The Czech crown has now reached its strongest level to the euro since before the central bank launched an intervention policy in 2013.
Indeed the crown has gained over 4.5 percent since the central bank removed the currency cap in April, the financial and business news website iHned.cz wrote.
The level seen on Monday was just a few hellers short of that recorded prior to November 2013, when the Czech National Bank first adopted its divisive policy.
The chief economist of Patria Finance, Jan Bureš, told iHned.cz that the strengthening of the crown was in part caused by the way trades are conducted on the financial markets.

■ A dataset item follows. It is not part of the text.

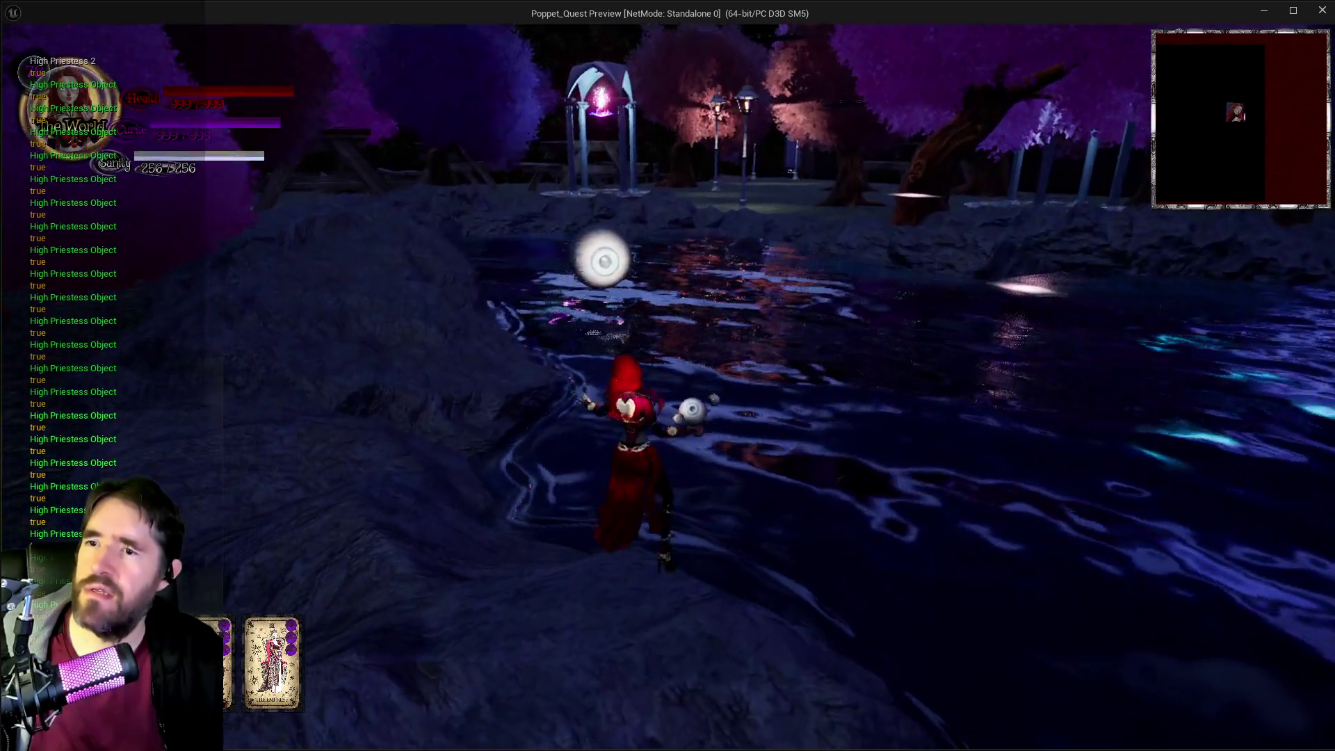
key("w")
key("w")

Mr. Bureš said that once the Czech currency fell below 26 to the common European currency investors, influenced by commentators, had begun to revise their expectations with regard to further strengthening.
This has been leading some investment funds to leave their bets on the further reinforcement of the crown open and to hold off on collecting profits, which would undermine the currency, iHned.cz wrote.
Economists say expectations of a further increase in interest rates by the Czech National Bank represent another reason for the crown’s buoyancy.
The chief economist of ING Bank, Jakub Seidler, said positive economic development, an overheating labour market and accelerated wage increases were all factors contributing to faster interest rate growth.
Indeed, ING bank believes that the crown could approach the level of 25 to the euro by the close of next year, iHned.cz reported.
The website also quoted Vojtěch Benda of the CNB’s Bank Board, who said last week that interest rates could grow faster than previously expected and that there could be one or two more interest rate rises before the end of 2017.
The first interest rate increase since 2008 took place in August as the Central Bank took action to dampen inflationary pressure from fast-growing wages and soaring house prices.
The chance of a further increase in rates has led new investors to buy the crown and to bet on its further strengthening. Higher rates in the Czech Republic are attractive for investors looking for a place to increase the value of their free money, iHned.cz said.